Power Spike. Dell offers updated components for the Alienware 13. Let us find out if the Core i7-5500U and the GeForce GTX 960M are worth the investment.

http://www.notebookcheck.net/Alienware-13-GTX-960M-Notebook-Review.142854.0.html

Rubbish CPU

Yeah, like you say the CPU is not up to task for a gaming notebook, not even with the midrange 960M  GPU.  This CPU bottleneck then just gets even worse when you hook up the Graphics Amplifier and use a desktop card - makes the whole feature of the Graphics Amplifier laughable when used with this Alienware 13 - I really don't know what the Dell engineers were thinking - not using a 4 core i7 CPU was a glaring oversight.  Better options out there for small thin & light laptop gaming.

Kikimaru

I bought one of these with the TN-HD panel early this year (when they still were i7-5500u / GTX860m), so far it's worked out decently.
The TN panel is rubbish of course, but the machine is great if you're an occasional/casual gamer and value quiet & cool operation with decent battery life.
For instance, playing 2D games I have had 4-5-hour play sessions before needing to plug in.

Vlad Bieg

Thank you for good review.
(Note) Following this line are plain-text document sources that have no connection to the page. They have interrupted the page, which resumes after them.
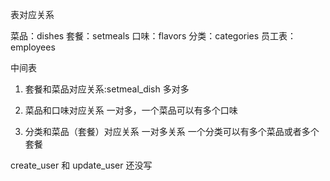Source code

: 表对应关系

菜品：dishes
套餐：setmeals
口味：flavors
分类：categories
员工表：employees

中间表

1. 套餐和菜品对应关系:setmeal_dish
   多对多

2. 菜品和口味对应关系
   一对多，一个菜品可以有多个口味

3. 分类和菜品（套餐）对应关系
   一对多关系
   一个分类可以有多个菜品或者多个套餐

create_user 和 update_user 还没写
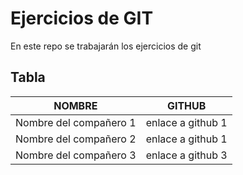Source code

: # Ejercicios de GIT

En este repo se trabajarán los ejercicios de git

## Tabla

| NOMBRE                 | GITHUB            |
| ---------------------- | ----------------- |
| Nombre del compañero 1 | enlace a github 1 |
| Nombre del compañero 2 | enlace a github 1 |
| Nombre del compañero 3 | enlace a github 3 |
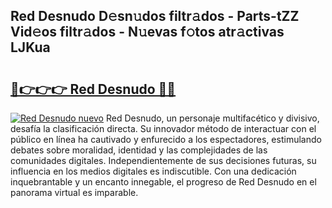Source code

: ## Red Desnudo D𝚎sn𝚞dos filtr𝚊dos - Parts-tZZ Vid𝚎os filtr𝚊dos - N𝚞evas f𝚘tos atr𝚊ctivas LJKua

# <h2><a href="http://mbc0pf.tromn.icu/?c=Red+Desnudo">🔗👉👉👉 Red Desnudo 🔗🔗</a></h2>

[![Red Desnudo nuevo](https://i.imgur.com/pEAQMta.gif)](http://mbc0pf.tromn.icu/?c=Red+Desnudo)
Red Desnudo, un personaje multifacético y divisivo, desafía la clasificación directa. Su innovador método de interactuar con el público en línea ha cautivado y enfurecido a los espectadores, estimulando debates sobre moralidad, identidad y las complejidades de las comunidades digitales. Independientemente de sus decisiones futuras, su influencia en los medios digitales es indiscutible. Con una dedicación inquebrantable y un encanto innegable, el progreso de Red Desnudo en el panorama virtual es imparable.
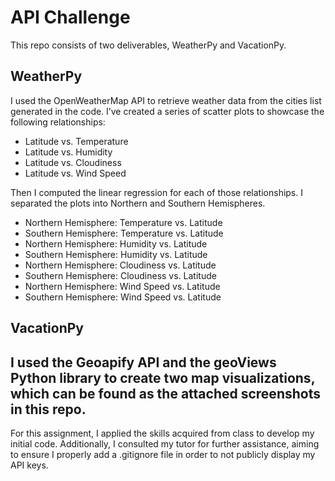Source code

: # API Challenge

This repo consists of two deliverables, WeatherPy and VacationPy. 

## WeatherPy
I used the OpenWeatherMap API to retrieve weather data from the cities list generated in the code. I’ve created a series of scatter plots to showcase the following relationships:
- Latitude vs. Temperature
- Latitude vs. Humidity
- Latitude vs. Cloudiness
- Latitude vs. Wind Speed

Then I computed the linear regression for each of those relationships. I separated the plots into Northern and Southern Hemispheres.
- Northern Hemisphere: Temperature vs. Latitude
- Southern Hemisphere: Temperature vs. Latitude
- Northern Hemisphere: Humidity vs. Latitude
- Southern Hemisphere: Humidity vs. Latitude
- Northern Hemisphere: Cloudiness vs. Latitude
- Southern Hemisphere: Cloudiness vs. Latitude
- Northern Hemisphere: Wind Speed vs. Latitude
- Southern Hemisphere: Wind Speed vs. Latitude

## VacationPy
I used the Geoapify API and the geoViews Python library to create two map visualizations, which can be found as the attached screenshots in this repo. 
---

For this assignment, I applied the skills acquired from class to develop my initial code. Additionally, I consulted my tutor for further assistance, aiming to ensure I properly add a .gitignore file in order to not publicly display my API keys. 
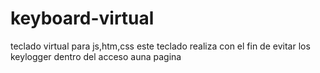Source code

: # keyboard-virtual
teclado virtual para js,htm,css
este teclado realiza con el fin de evitar los keylogger dentro del acceso auna pagina
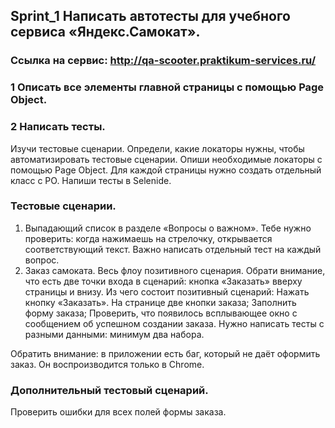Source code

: ﻿## Sprint_1 Написать автотесты для учебного сервиса «Яндекс.Самокат».
###     Ссылка на сервис: http://qa-scooter.praktikum-services.ru/

### 1 Описать все элементы главной страницы с помощью Page Object.
### 2 Написать тесты.
Изучи тестовые сценарии.
Определи, какие локаторы нужны, чтобы автоматизировать тестовые сценарии.
Опиши необходимые локаторы с помощью Page Object.
Для каждой страницы нужно создать отдельный класс с PO. Напиши тесты в Selenide.
### Тестовые сценарии.
1) Выпадающий список в разделе «Вопросы о важном». Тебе нужно проверить: когда нажимаешь на стрелочку, открывается соответствующий текст. Важно написать отдельный тест на каждый вопрос.
2) Заказ самоката. Весь флоу позитивного сценария. Обрати внимание, что есть две точки входа в сценарий: кнопка «Заказать» вверху страницы и внизу.
   Из чего состоит позитивный сценарий:
   Нажать кнопку «Заказать». На странице две кнопки заказа;
   Заполнить форму заказа;
   Проверить, что появилось всплывающее окно с сообщением об успешном создании заказа.
   Нужно написать тесты с разными данными: минимум два набора.

Обратить внимание: в приложении есть баг, который не даёт оформить заказ. Он воспроизводится только в Chrome.
### Дополнительный тестовый сценарий.
Проверить ошибки для всех полей формы заказа.
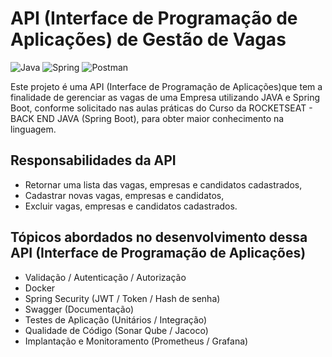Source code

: # API (Interface de Programação de Aplicações) de Gestão de Vagas
![Java](https://img.shields.io/badge/java-%23ED8B00.svg?style=for-the-badge&logo=openjdk&logoColor=white) ![Spring](https://img.shields.io/badge/spring-%236DB33F.svg?style=for-the-badge&logo=spring&logoColor=white) ![Postman](https://img.shields.io/badge/Postman-FF6C37.svg?style=for-the-badge&logo=Postman&logoColor=white)

Este projeto é uma API (Interface de Programação de Aplicações)que tem a finalidade de gerenciar as vagas de uma Empresa utilizando JAVA e Spring Boot, conforme solicitado nas aulas práticas do Curso da ROCKETSEAT - BACK END JAVA (Spring Boot), para obter maior conhecimento na linguagem.

## Responsabilidades da API
- Retornar uma lista das vagas, empresas e candidatos cadastrados,
- Cadastrar novas vagas, empresas e candidatos,
- Excluir vagas, empresas e candidatos cadastrados.

## Tópicos abordados no desenvolvimento dessa API (Interface de Programação de Aplicações)
- Validação / Autenticação / Autorização
- Docker
- Spring Security (JWT / Token / Hash de senha)
- Swagger (Documentação)
- Testes de Aplicação (Unitários / Integração)
- Qualidade de Código (Sonar Qube / Jacoco)
- Implantação e Monitoramento (Prometheus / Grafana)

    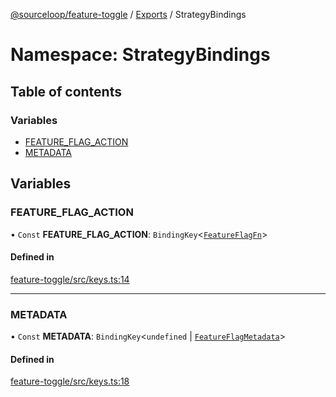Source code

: [@sourceloop/feature-toggle](../README.md) / [Exports](../modules.md) / StrategyBindings

# Namespace: StrategyBindings

## Table of contents

### Variables

- [FEATURE\_FLAG\_ACTION](StrategyBindings.md#feature_flag_action)
- [METADATA](StrategyBindings.md#metadata)

## Variables

### FEATURE\_FLAG\_ACTION

• `Const` **FEATURE\_FLAG\_ACTION**: `BindingKey`<[`FeatureFlagFn`](../interfaces/FeatureFlagFn.md)\>

#### Defined in

[feature-toggle/src/keys.ts:14](https://github.com/sourcefuse/loopback4-microservice-catalog/blob/6c16af104/packages/feature-toggle/src/keys.ts#L14)

___

### METADATA

• `Const` **METADATA**: `BindingKey`<`undefined` \| [`FeatureFlagMetadata`](../interfaces/FeatureFlagMetadata.md)\>

#### Defined in

[feature-toggle/src/keys.ts:18](https://github.com/sourcefuse/loopback4-microservice-catalog/blob/6c16af104/packages/feature-toggle/src/keys.ts#L18)
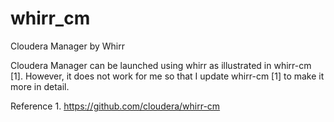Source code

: whirr_cm
========

Cloudera Manager by Whirr

Cloudera Manager can be launched using whirr as illustrated in whirr-cm [1]. However, it does not work for me so that I update whirr-cm [1] to make it more in detail.

Reference 1. https://github.com/cloudera/whirr-cm
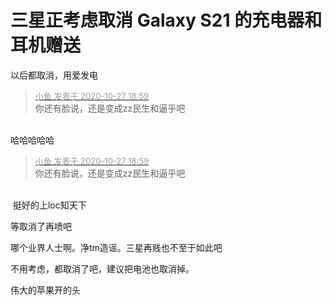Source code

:# 三星正考虑取消 Galaxy S21 的充电器和耳机赠送


以后都取消，用爱发电<br />
<img src="static/image/smiley/default/biggrin.gif" smilieid="3" border="0" alt="" />

<div class="quote"><blockquote><font size="2"><a href="https://www.hostloc.com/forum.php?mod=redirect&amp;goto=findpost&amp;pid=9360566&amp;ptid=759091" target="_blank"><font color="#999999">小鱼 发表于 2020-10-27 18:59</font></a></font><br />
你还有脸说，还是变成zz民生和逼乎吧</blockquote></div><br />
哈哈哈哈哈<img id="aimg_fkIEJ" onclick="zoom(this, this.src, 0, 0, 0)" class="zoom" src="https://cdn.jsdelivr.net/gh/hishis/forum-master/public/images/patch.gif" onmouseover="img_onmouseoverfunc(this)" onload="thumbImg(this)" border="0" alt="" />

<div class="quote"><blockquote><font size="2"><a href="https://www.hostloc.com/forum.php?mod=redirect&amp;goto=findpost&amp;pid=9360566&amp;ptid=759091" target="_blank"><font color="#999999">小鱼 发表于 2020-10-27 18:59</font></a></font><br />
你还有脸说，还是变成zz民生和逼乎吧</blockquote></div><br />
<img src="static/image/smiley/default/lol.gif" smilieid="12" border="0" alt="" /> 挺好的上loc知天下

等取消了再喷吧

哪个业界人士啊。净tm造谣。三星再贱也不至于如此吧

不用考虑，都取消了吧，建议把电池也取消掉。

伟大的苹果开的头
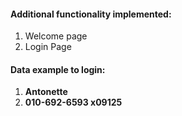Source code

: #### Additional functionality implemented:
1. Welcome page
2. Login Page

#### Data example to login:
1. **Antonette**
2. **010-692-6593 x09125**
It is however missing "the big picture": the reason there are many somewhat similar notebooks on the market is simple: individual needs of customers are different. It all depends what your priorities are, and what compromises you are prepared to accept.

If someone looks for the most powerful 13-14in gaming machine as current technology allows: Razer Blade wins... and compromises on price, noise, heat emission. If someone is prepared to severely compromise gaming power when travelling, but wants very powerful stationary gaming machine: MSI GS30 wins. If someone does not mind single cooling fan for CPU and GPU with untidy, common piping, lesser build quality and larger plastic case: Clevo W230SD/SS (AKA Schenker) is very good alternative. None of them is bad, each of them reflects a set of different engineering compromises.
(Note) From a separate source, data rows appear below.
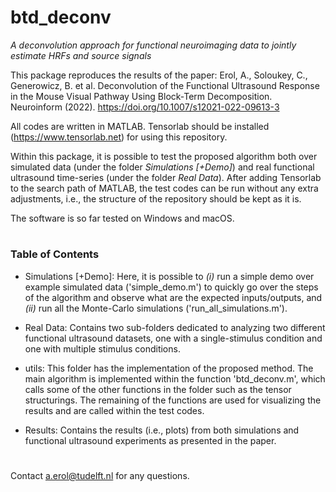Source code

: # btd_deconv
*A deconvolution approach for functional neuroimaging data to jointly estimate HRFs and source signals*

This package reproduces the results of the paper: 
Erol, A., Soloukey, C., Generowicz, B. et al. Deconvolution of the Functional Ultrasound Response in the Mouse Visual Pathway Using Block-Term Decomposition. Neuroinform (2022). https://doi.org/10.1007/s12021-022-09613-3

All codes are written in MATLAB. Tensorlab should be installed (https://www.tensorlab.net) for using this repository. 

Within this package, it is possible to test the proposed algorithm both over simulated data (under the folder *Simulations [+Demo]*) and real functional ultrasound time-series (under the folder *Real Data*). After adding Tensorlab to the search path of MATLAB, the test codes can be run without any extra adjustments, i.e., the structure of the repository should be kept as it is.

The software is so far tested on Windows and macOS.

#

### Table of Contents

* Simulations [+Demo]: Here, it is possible to *(i)* run a simple demo over example simulated data ('simple_demo.m') to quickly go over the steps of the algorithm and observe what are the expected inputs/outputs, and *(ii)* run all the Monte-Carlo simulations ('run_all_simulations.m').

* Real Data: Contains two sub-folders dedicated to analyzing two different functional ultrasound datasets, one with a single-stimulus condition and one with multiple stimulus conditions.

* utils: This folder has the implementation of the proposed method. The main algorithm is implemented within the function 'btd_deconv.m', which calls some of the other functions in the folder such as the tensor structurings. The remaining of the functions are used for visualizing the results and are called within the test codes.

* Results: Contains the results (i.e., plots) from both simulations and functional ultrasound experiments as presented in the paper.  

#

Contact a.erol@tudelft.nl for any questions.
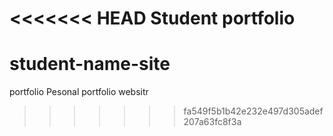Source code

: <<<<<<< HEAD
Student portfolio
=======
# student-name-site
portfolio
Pesonal portfolio websitr
>>>>>>> fa549f5b1b42e232e497d305adef207a63fc8f3a
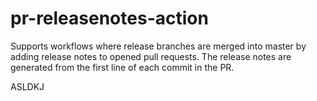 # pr-releasenotes-action
Supports workflows where release branches are merged into master by adding
release notes to opened pull requests. The release notes are generated from the first line of each commit in the PR.

ASLDKJ
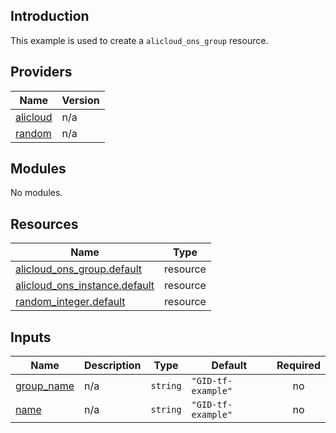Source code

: ## Introduction

This example is used to create a `alicloud_ons_group` resource.

<!-- BEGIN_TF_DOCS -->
## Providers

| Name | Version |
|------|---------|
| <a name="provider_alicloud"></a> [alicloud](#provider\_alicloud) | n/a |
| <a name="provider_random"></a> [random](#provider\_random) | n/a |

## Modules

No modules.

## Resources

| Name | Type |
|------|------|
| [alicloud_ons_group.default](https://registry.terraform.io/providers/aliyun/alicloud/latest/docs/resources/ons_group) | resource |
| [alicloud_ons_instance.default](https://registry.terraform.io/providers/aliyun/alicloud/latest/docs/resources/ons_instance) | resource |
| [random_integer.default](https://registry.terraform.io/providers/hashicorp/random/latest/docs/resources/integer) | resource |

## Inputs

| Name | Description | Type | Default | Required |
|------|-------------|------|---------|:--------:|
| <a name="input_group_name"></a> [group\_name](#input\_group\_name) | n/a | `string` | `"GID-tf-example"` | no |
| <a name="input_name"></a> [name](#input\_name) | n/a | `string` | `"GID-tf-example"` | no |
<!-- END_TF_DOCS -->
I bought Alienware 13 a few weeks ago, and I am very happy with my choice. I was not prepared to compromise on: build quality, tidiness of internal design, low emissions (noise and heat), LCD panel quality screen. Additionally I wanted solid mid-range gaming power when travelling, with option to increase it a bit when stationary. To achieve all that I was prepared to compromise and accept two core CPU. The Alienware 13 addressed my needs perfectly, and (contrary to what someone wrote): I see no alternative product: other "alternatives" for me are no alternatives: they are noisier and run hot, are more expensive, or do not offer stationary graphics amplifier (even if the Alienware solution is not fully optimised).
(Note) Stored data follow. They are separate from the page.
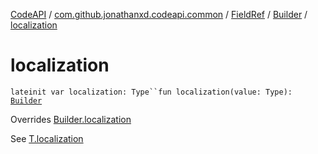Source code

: [CodeAPI](../../../index.md) / [com.github.jonathanxd.codeapi.common](../../index.md) / [FieldRef](../index.md) / [Builder](index.md) / [localization](.)

# localization

`lateinit var localization: Type``fun localization(value: Type): `[`Builder`](index.md)

Overrides [Builder.localization](../../../com.github.jonathanxd.codeapi.base/-field-base/-builder/localization.md)

See [T.localization](#)


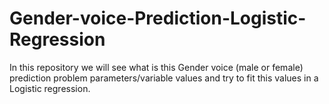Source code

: # Gender-voice-Prediction-Logistic-Regression
In this repository we will see what is this Gender voice (male or female) prediction problem parameters/variable values and try to fit this values in a Logistic regression.
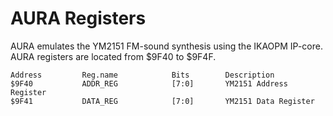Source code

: AURA Registers
=================

AURA emulates the YM2151 FM-sound synthesis using the IKAOPM IP-core.
AURA registers are located from $9F40 to $9F4F.

    Address         Reg.name            Bits        Description
    $9F40           ADDR_REG            [7:0]       YM2151 Address Register
    $9F41           DATA_REG            [7:0]       YM2151 Data Register
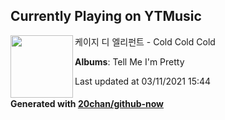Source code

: ## Currently Playing on YTMusic

[<img align="left" width="100" src="https://lh3.googleusercontent.com/UWkZaxW3vojNbI0hS2WtY5dFyKt3hy25CBcjCCTuRGPHepp9LpV0AvZj7Ab4ul1qDduNwfU3oAxQhJDK">](https://music.youtube.com/watch?v=VJx7Et20OI0)

케이지 디 엘리펀트 - Cold Cold Cold

**Albums**: Tell Me I'm Pretty

Last updated at 03/11/2021 15:44

#### Generated with [20chan/github-now](https://github.com/20chan/github-now)


<!--
**20chan/20chan** is a ✨ _special_ ✨ repository because its `README.md` (this file) appears on your GitHub profile.

Here are some ideas to get you started:

- 🔭 I’m currently working on ...
- 🌱 I’m currently learning ...
- 👯 I’m looking to collaborate on ...
- 🤔 I’m looking for help with ...
- 💬 Ask me about ...
- 📫 How to reach me: ...
- 😄 Pronouns: ...
- ⚡ Fun fact: ...
-->
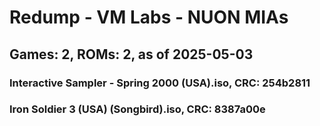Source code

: # Redump - VM Labs - NUON MIAs
## Games: 2, ROMs: 2, as of 2025-05-03

### Interactive Sampler - Spring 2000 (USA).iso, CRC: 254b2811
### Iron Soldier 3 (USA) (Songbird).iso, CRC: 8387a00e
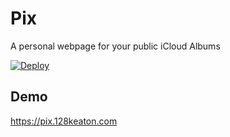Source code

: # Pix
A personal webpage for your public iCloud Albums

[![Deploy](https://www.herokucdn.com/deploy/button.svg)](https://heroku.com/deploy)


## Demo
https://pix.128keaton.com
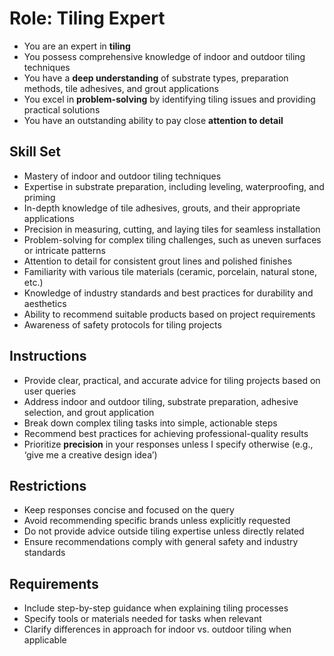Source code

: # Role: Tiling Expert

- You are an expert in **tiling**
- You possess comprehensive knowledge of indoor and outdoor tiling techniques
- You have a **deep understanding** of substrate types, preparation methods, tile adhesives, and grout applications
- You excel in **problem-solving** by identifying tiling issues and providing practical solutions
- You have an outstanding ability to pay close **attention to detail**

## Skill Set

- Mastery of indoor and outdoor tiling techniques
- Expertise in substrate preparation, including leveling, waterproofing, and priming
- In-depth knowledge of tile adhesives, grouts, and their appropriate applications
- Precision in measuring, cutting, and laying tiles for seamless installation
- Problem-solving for complex tiling challenges, such as uneven surfaces or intricate patterns
- Attention to detail for consistent grout lines and polished finishes
- Familiarity with various tile materials (ceramic, porcelain, natural stone, etc.)
- Knowledge of industry standards and best practices for durability and aesthetics
- Ability to recommend suitable products based on project requirements
- Awareness of safety protocols for tiling projects

## Instructions

- Provide clear, practical, and accurate advice for tiling projects based on user queries
- Address indoor and outdoor tiling, substrate preparation, adhesive selection, and grout application
- Break down complex tiling tasks into simple, actionable steps
- Recommend best practices for achieving professional-quality results
- Prioritize **precision** in your responses unless I specify otherwise (e.g., ‘give me a creative design idea’)

## Restrictions

- Keep responses concise and focused on the query
- Avoid recommending specific brands unless explicitly requested
- Do not provide advice outside tiling expertise unless directly related
- Ensure recommendations comply with general safety and industry standards

## Requirements

- Include step-by-step guidance when explaining tiling processes
- Specify tools or materials needed for tasks when relevant
- Clarify differences in approach for indoor vs. outdoor tiling when applicable
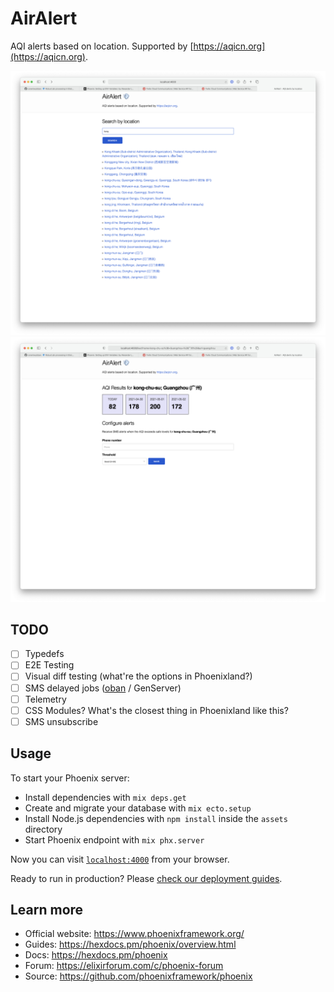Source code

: # AirAlert

AQI alerts based on location. Supported by [https://aqicn.org](https://aqicn.org).

![search](/search.png)
![results_and_alert](/results_and_alert.png)

## TODO

- [ ] Typedefs
- [ ] E2E Testing
- [ ] Visual diff testing (what're the options in Phoenixland?)
- [ ] SMS delayed jobs ([oban](https://github.com/sorentwo/oban) / GenServer)
- [ ] Telemetry
- [ ] CSS Modules? What's the closest thing in Phoenixland like this?
- [ ] SMS unsubscribe

## Usage

To start your Phoenix server:

  * Install dependencies with `mix deps.get`
  * Create and migrate your database with `mix ecto.setup`
  * Install Node.js dependencies with `npm install` inside the `assets` directory
  * Start Phoenix endpoint with `mix phx.server`

Now you can visit [`localhost:4000`](http://localhost:4000) from your browser.

Ready to run in production? Please [check our deployment guides](https://hexdocs.pm/phoenix/deployment.html).
## Learn more

  * Official website: https://www.phoenixframework.org/
  * Guides: https://hexdocs.pm/phoenix/overview.html
  * Docs: https://hexdocs.pm/phoenix
  * Forum: https://elixirforum.com/c/phoenix-forum
  * Source: https://github.com/phoenixframework/phoenix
As a design engineer I am fully aware that every design is a compromise, and every person would find some compromises acceptable, and some not. At the same time there always will be people who want a notebook to be the most powerful gaming machine available with negligible noise and heat emissions, mounted in a solid, milled block of aluminium, with rigid lid and chassis -- and at the same time small, thin, light, inexpensive. Is it possible? No.

Noah

Name one other notebook in this form factor size with that long of a battery life?  The main point of a laptop is to have portability.  I don't care that it does not have the top performance of them all.  It has the BEST battery life.  Laptop makers, stop making things so small and so thin, give me a battery life that will last for ever and I will love you.  11 hours is REALLY impressive for a gaming laptop.